Media pun memperkuat demokrasi tanpa demos. Tayangan politik penuh retorika, debat publik penuh gimmick, dan berita penuh framing. Warga tak diberi ruang untuk memahami, hanya untuk menonton. Demokrasi menjadi tontonan.

Namun, demokrasi bisa dihidupkan kembali. Ia harus dimulai dari bawah, dari ruang komunitas, dari suara warga, dan dari pengalaman lokal. Demokrasi harus dibangun, bukan hanya dijalankan.

Ruang demokrasi yang sejati. Di sana, warga bisa bicara, kebijakan bisa diuji, dan keputusan bisa dibangun bersama. Demokrasi menjadi praksis, bukan hanya prosedur.

Dalam pendekatan visual, demokrasi bisa divisualisasikan sebagai ruang partisipasi. Peta suara warga, infografis deliberatif, dan booklet komunitas bisa menjadi alat pendidikan politik. Visual menjadi alat pemberdayaan.

Demokrasi juga harus masuk dalam kurikulum partisipatif. Anak-anak harus belajar tentang hak warga, tentang proses pengambilan keputusan, dan tentang keberanian bicara. Pendidikan harus membentuk warga aktif.

Demokrasi yang sehat adalah demokrasi yang mendengar. Yang memberi ruang untuk gugatan, untuk tafsir, dan untuk negosiasi. Demokrasi bukan soal mayoritas, tetapi soal keberpihakan pada yang terpinggirkan.

Dan mungkin, demokrasi yang sejati adalah ketika warga bisa berkata: “Saya tak hanya memilih, saya menentukan.” Ketika mereka punya suara, punya ruang, dan punya pengaruh. Demokrasi harus berpihak pada demos.

Episode ini merupakan ajakan untuk mengembalikan rakyat ke dalam demokrasi. Agar sistem tak lagi berjalan sendiri, agar kebijakan tak lagi eksklusif, dan agar politik menjadi ruang hidup bersama.

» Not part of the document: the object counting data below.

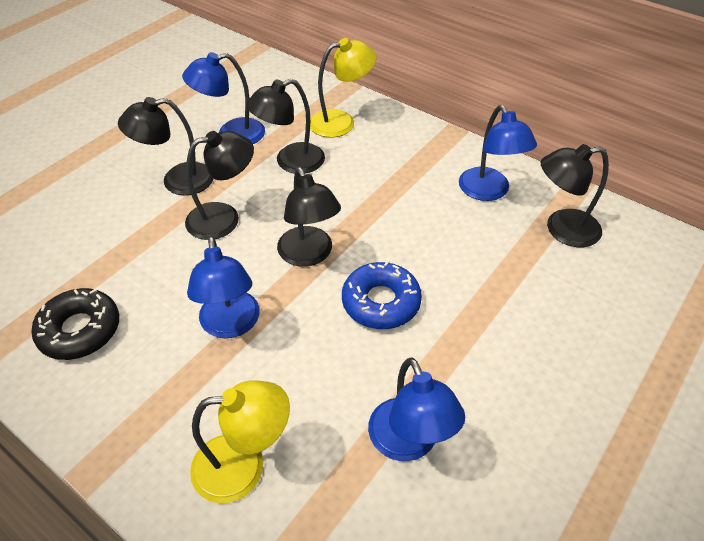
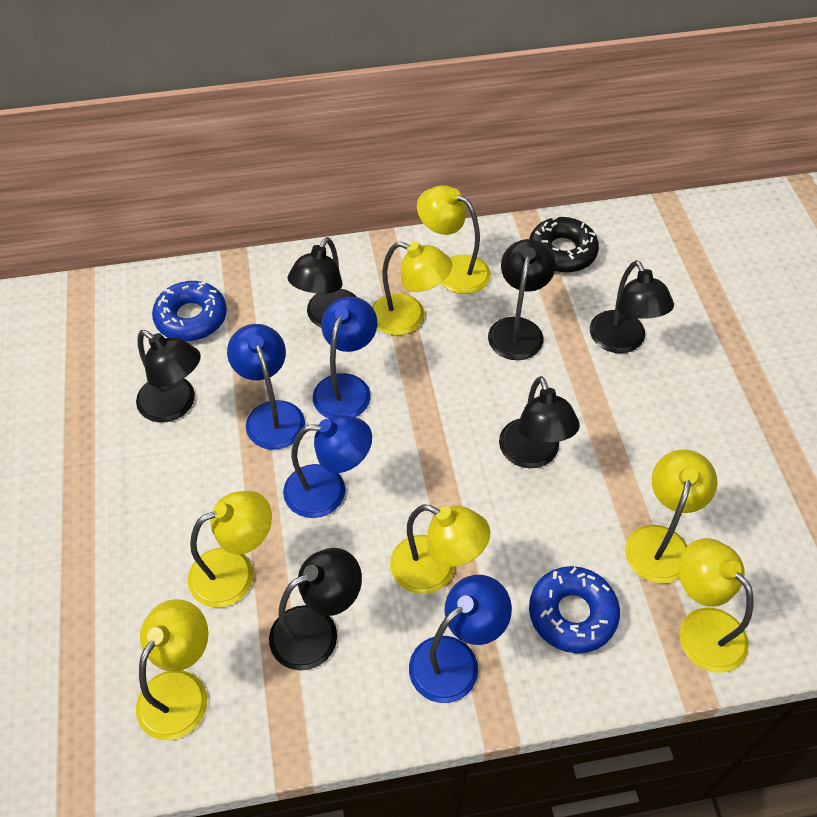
black lamp: 5 -> 6
blue donut: 1 -> 2
yellow lamp: 2 -> 7

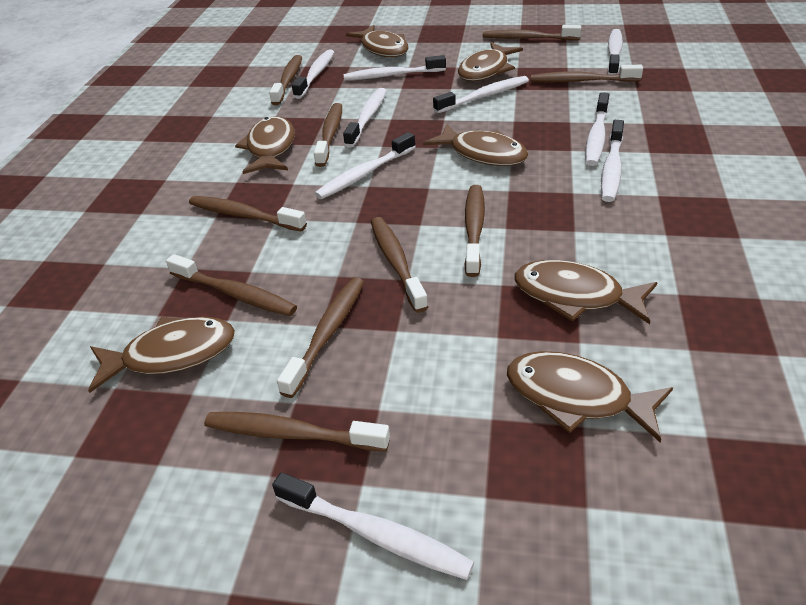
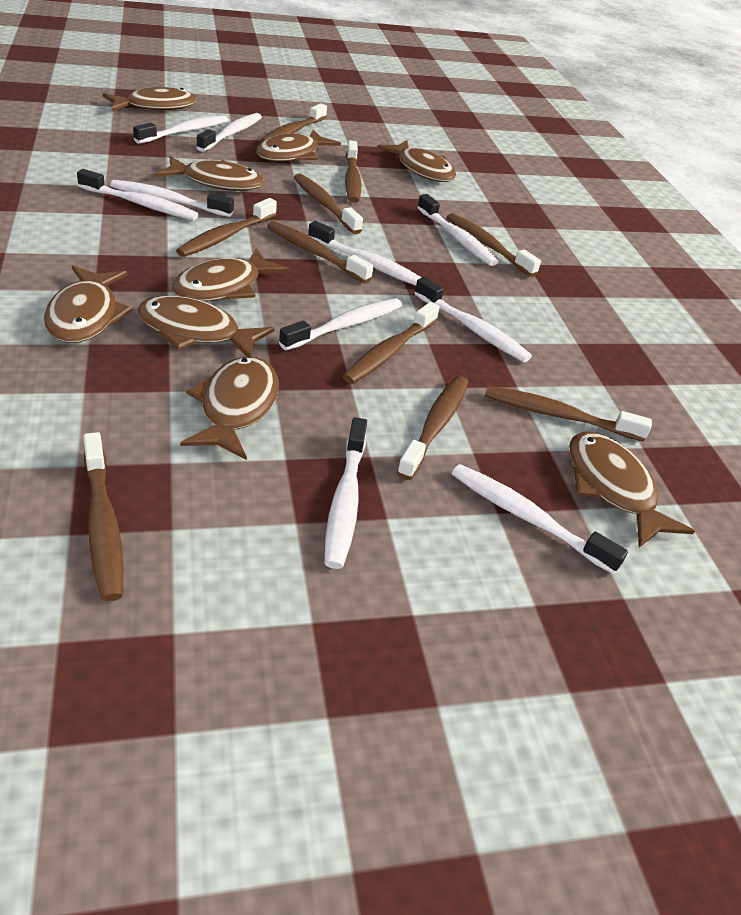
brown fish: 7 -> 9
white toothbrush: 9 -> 10

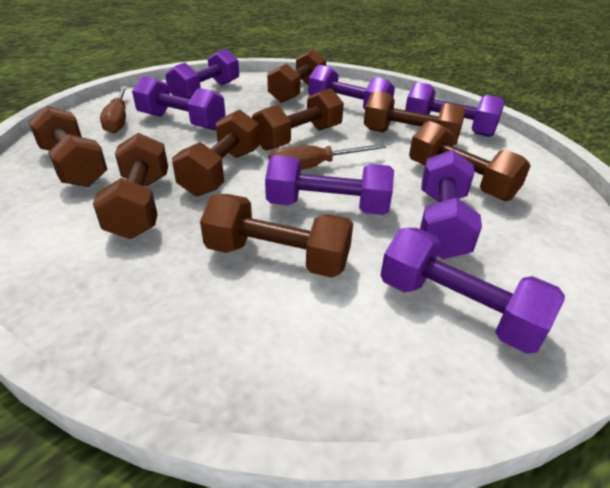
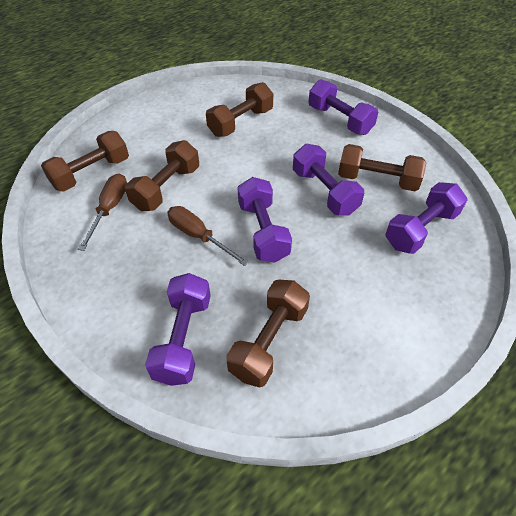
brown dumbbell: 8 -> 5
purple dumbbell: 7 -> 5

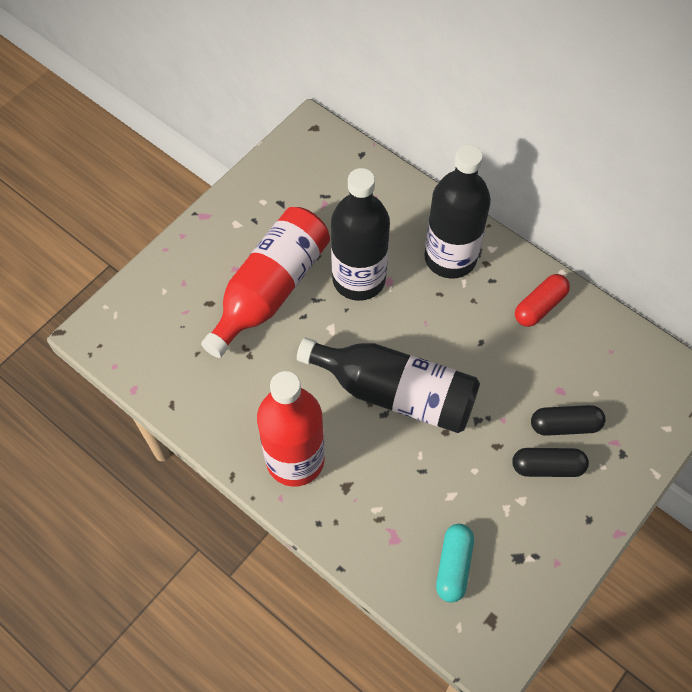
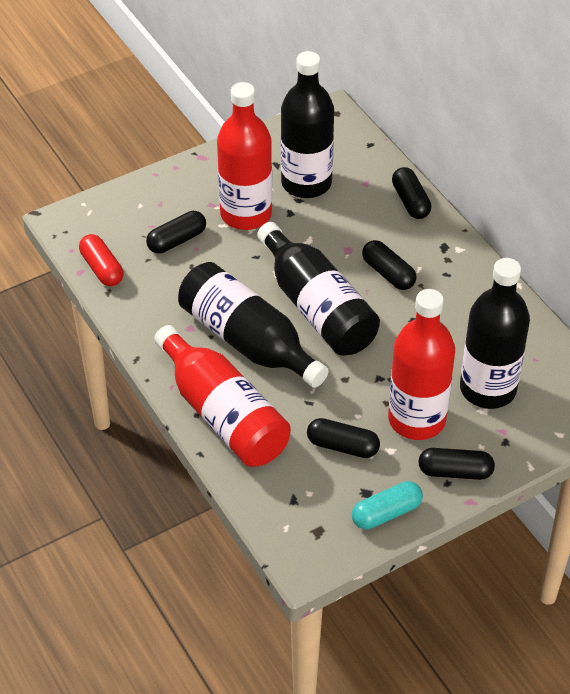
black bottle: 3 -> 4
black capsule: 2 -> 5
red bottle: 2 -> 3

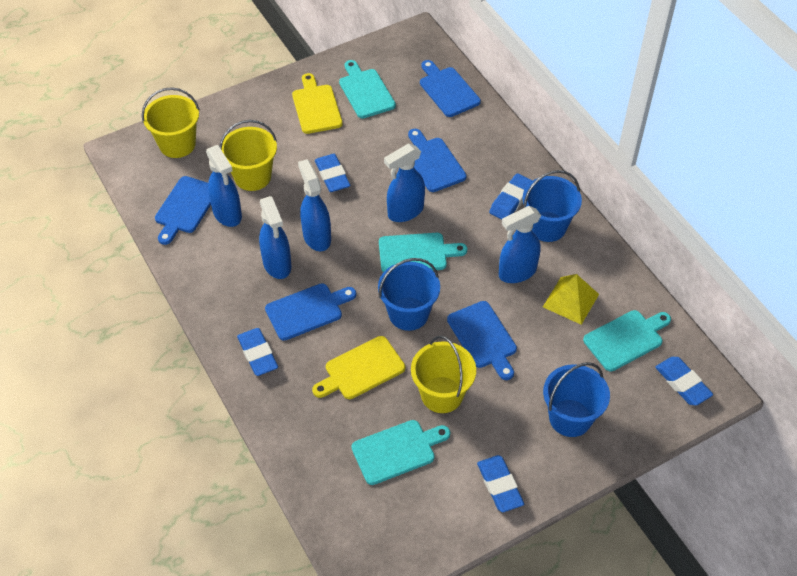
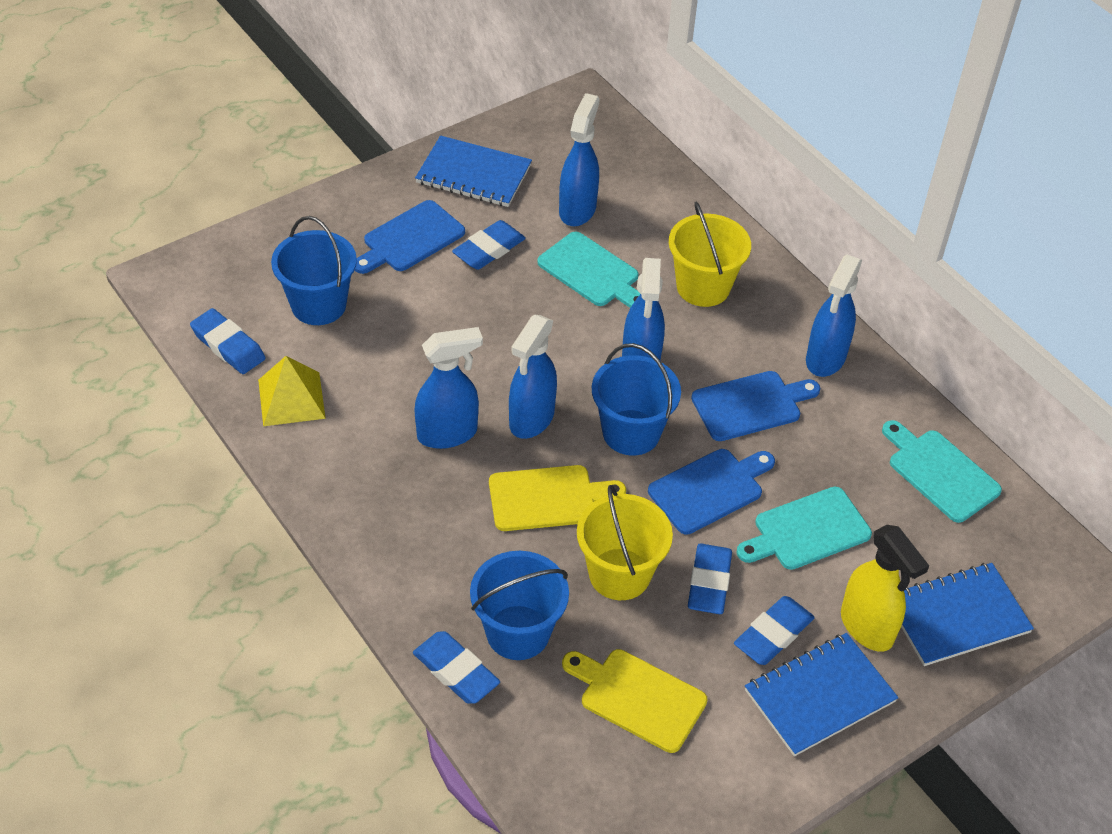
blue cutting board: 5 -> 3
blue notebook: 0 -> 3
turquoise cutting board: 4 -> 3
yellow bucket: 3 -> 2
yellow spray bottle: 0 -> 1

Karena demokrasi tanpa demos adalah demokrasi yang kehilangan jiwa. (Serie-12 dari Refleksi Kemerdekaan)

Komentar

Postingan populer dari blog ini

Mengabdi di Cangkuang, Mahasiswa Universitas Nurtanio Akselerasi Program "Desa Cerdas dan Masyarakat Berdaya"

  Sekdes Cangkuang, dalam memberikan sambutan penerimaan KKNMT Universitas Unnur Bandung dan didampingi Dosen Pembimbing Lapangan (kiri), Selasa, 28/7/2026 BANDUNG, MENJUAL HARAPAN  – Dalam upaya mereduksi kesenjangan teknologi serta mendorong kemandirian masyarakat perdesaan, mahasiswa Universitas Nurtanio (Unnur) menggelar program Kuliah Kerja Nyata Mahasiswa Terintegrasi (KKNMT) 2026 di Desa Cangkuang, Kecamatan Cangkuang, Kabupaten Bandung. Mengusung tema besar "Desa Cerdas, Masyarakat Berdaya: Digitalisasi, Literasi Menuju Desa Mandiri Berkelanjutan" , kehadiran puluhan mahasiswa berjaket almamater biru ini disambut hangat oleh pemerintah desa dan tokoh masyarakat setempat dalam acara pembukaan dan sosialisasi program yang berlangsung di Aula Desa Cangkuang. Sinergi Mahasiswa KKNMT Universitas Nurtanio 2026 bersama Perangkat Desa dan Warga Cangkuang di Aula Desa Transformasi Digital hingga Pemberdayaan Ekonomi Program KKNMT kali ini berfokus pada penerjemahan konsep ...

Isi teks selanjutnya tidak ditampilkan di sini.